• What you are asked to do:
Gather every line of the entries that includes the word "point".

*** Opening of Data in this exercise ***

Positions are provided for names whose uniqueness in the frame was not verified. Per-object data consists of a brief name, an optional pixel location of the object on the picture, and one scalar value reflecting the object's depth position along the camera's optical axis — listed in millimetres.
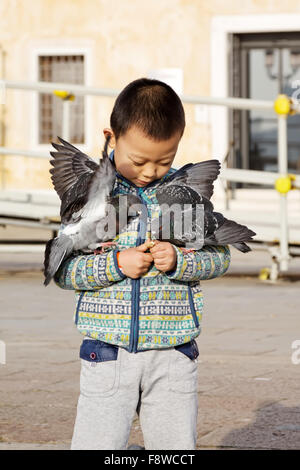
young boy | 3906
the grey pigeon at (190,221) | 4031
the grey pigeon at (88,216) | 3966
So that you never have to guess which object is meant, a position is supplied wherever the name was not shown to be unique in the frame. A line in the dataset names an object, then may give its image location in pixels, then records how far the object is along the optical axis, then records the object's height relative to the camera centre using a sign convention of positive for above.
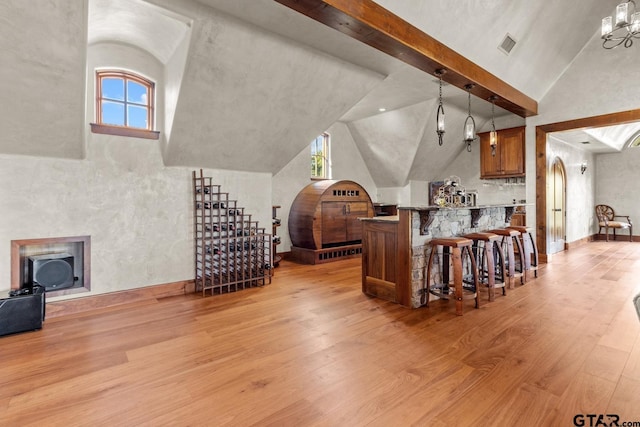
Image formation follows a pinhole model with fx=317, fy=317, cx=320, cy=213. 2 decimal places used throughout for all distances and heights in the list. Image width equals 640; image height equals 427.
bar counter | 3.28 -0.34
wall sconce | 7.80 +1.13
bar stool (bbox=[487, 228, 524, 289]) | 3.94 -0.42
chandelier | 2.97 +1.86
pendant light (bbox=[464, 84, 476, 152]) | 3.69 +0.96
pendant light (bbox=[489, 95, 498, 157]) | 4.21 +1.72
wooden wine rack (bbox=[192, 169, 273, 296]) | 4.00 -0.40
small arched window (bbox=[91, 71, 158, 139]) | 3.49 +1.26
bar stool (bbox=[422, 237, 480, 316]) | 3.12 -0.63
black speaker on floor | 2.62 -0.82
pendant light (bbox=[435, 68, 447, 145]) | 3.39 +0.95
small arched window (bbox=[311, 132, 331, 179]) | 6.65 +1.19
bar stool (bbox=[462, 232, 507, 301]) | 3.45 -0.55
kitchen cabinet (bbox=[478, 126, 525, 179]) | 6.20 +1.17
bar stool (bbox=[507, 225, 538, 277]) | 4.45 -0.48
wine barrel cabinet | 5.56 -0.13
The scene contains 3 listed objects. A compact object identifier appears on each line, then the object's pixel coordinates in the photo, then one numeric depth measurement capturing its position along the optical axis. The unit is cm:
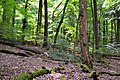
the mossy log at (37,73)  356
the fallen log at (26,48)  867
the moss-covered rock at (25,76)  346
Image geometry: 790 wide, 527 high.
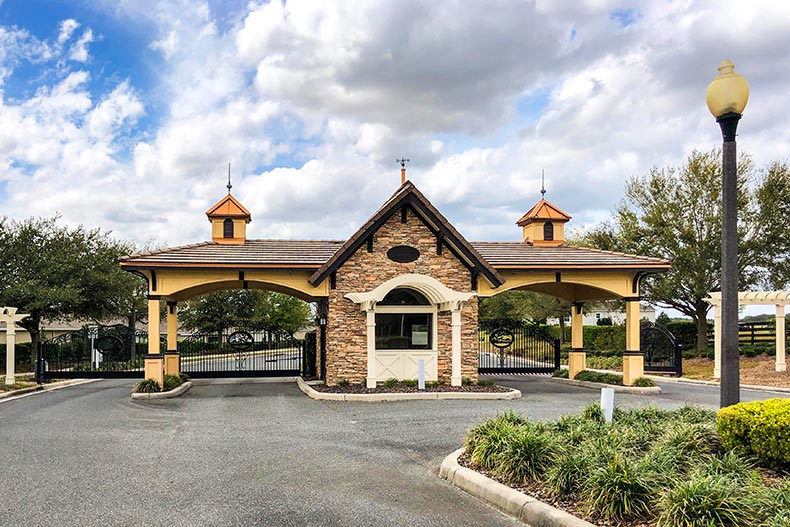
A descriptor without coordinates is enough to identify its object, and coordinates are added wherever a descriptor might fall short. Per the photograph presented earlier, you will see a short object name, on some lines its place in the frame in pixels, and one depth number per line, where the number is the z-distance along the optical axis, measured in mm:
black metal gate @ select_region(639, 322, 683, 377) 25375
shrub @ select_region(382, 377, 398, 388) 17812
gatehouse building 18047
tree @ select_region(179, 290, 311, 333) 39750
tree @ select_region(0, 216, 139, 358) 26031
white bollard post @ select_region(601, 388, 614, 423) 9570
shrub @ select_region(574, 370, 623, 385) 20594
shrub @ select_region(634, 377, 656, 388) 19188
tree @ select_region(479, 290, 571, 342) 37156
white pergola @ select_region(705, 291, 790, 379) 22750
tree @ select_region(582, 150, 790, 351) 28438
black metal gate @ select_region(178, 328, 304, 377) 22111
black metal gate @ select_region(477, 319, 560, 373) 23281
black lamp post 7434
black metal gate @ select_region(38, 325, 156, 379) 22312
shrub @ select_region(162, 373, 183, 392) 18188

*** Close of Data in this exercise ***
*** Opening of Data in this exercise ***

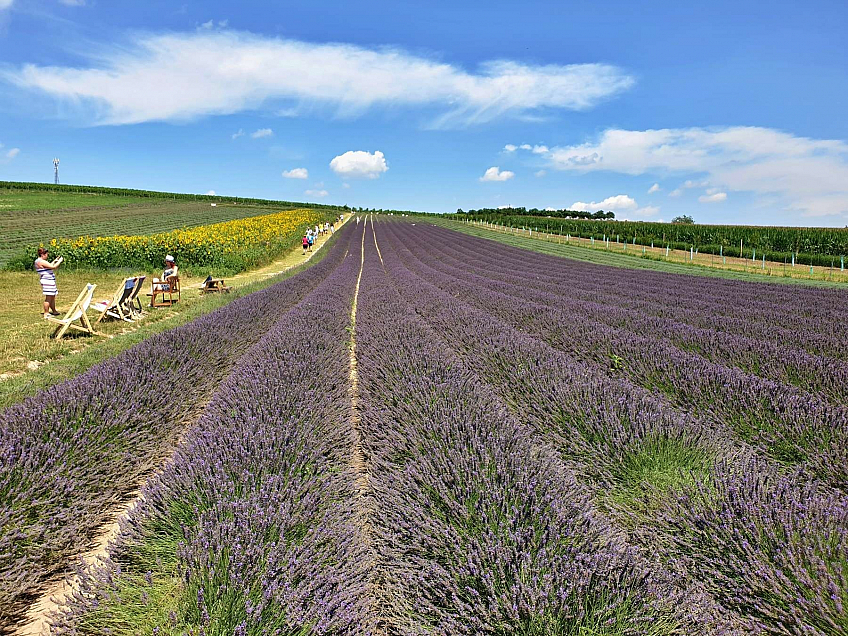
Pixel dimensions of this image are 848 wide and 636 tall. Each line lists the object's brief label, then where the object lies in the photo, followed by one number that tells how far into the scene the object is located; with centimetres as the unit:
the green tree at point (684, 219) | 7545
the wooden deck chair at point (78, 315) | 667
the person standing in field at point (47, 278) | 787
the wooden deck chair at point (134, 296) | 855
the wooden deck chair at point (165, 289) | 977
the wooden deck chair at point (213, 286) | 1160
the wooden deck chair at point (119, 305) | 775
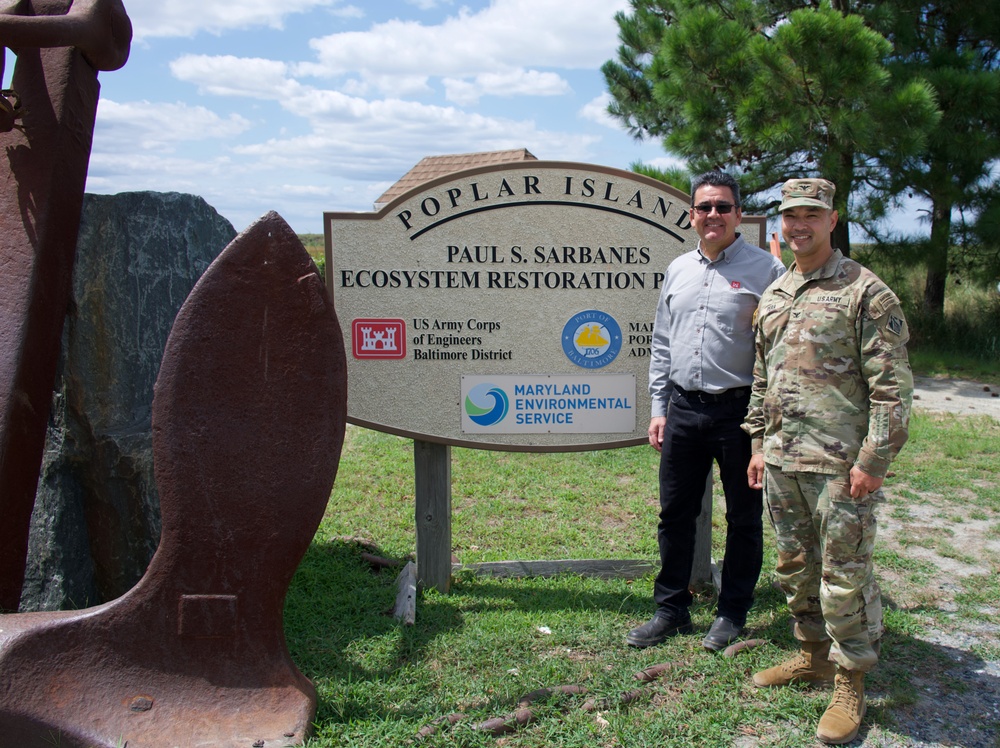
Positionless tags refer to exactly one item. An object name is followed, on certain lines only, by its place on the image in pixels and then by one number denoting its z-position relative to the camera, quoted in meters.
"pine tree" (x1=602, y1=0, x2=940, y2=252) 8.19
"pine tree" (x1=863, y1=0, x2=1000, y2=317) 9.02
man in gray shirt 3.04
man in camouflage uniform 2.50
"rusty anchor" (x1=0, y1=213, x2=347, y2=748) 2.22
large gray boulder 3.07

*** Close of Data in this exercise ***

• Your response:
the green tree at point (684, 219) | 7545
the wooden deck chair at point (78, 315) | 667
the person standing in field at point (47, 278) | 787
the wooden deck chair at point (134, 296) | 855
the wooden deck chair at point (165, 289) | 977
the wooden deck chair at point (213, 286) | 1160
the wooden deck chair at point (119, 305) | 775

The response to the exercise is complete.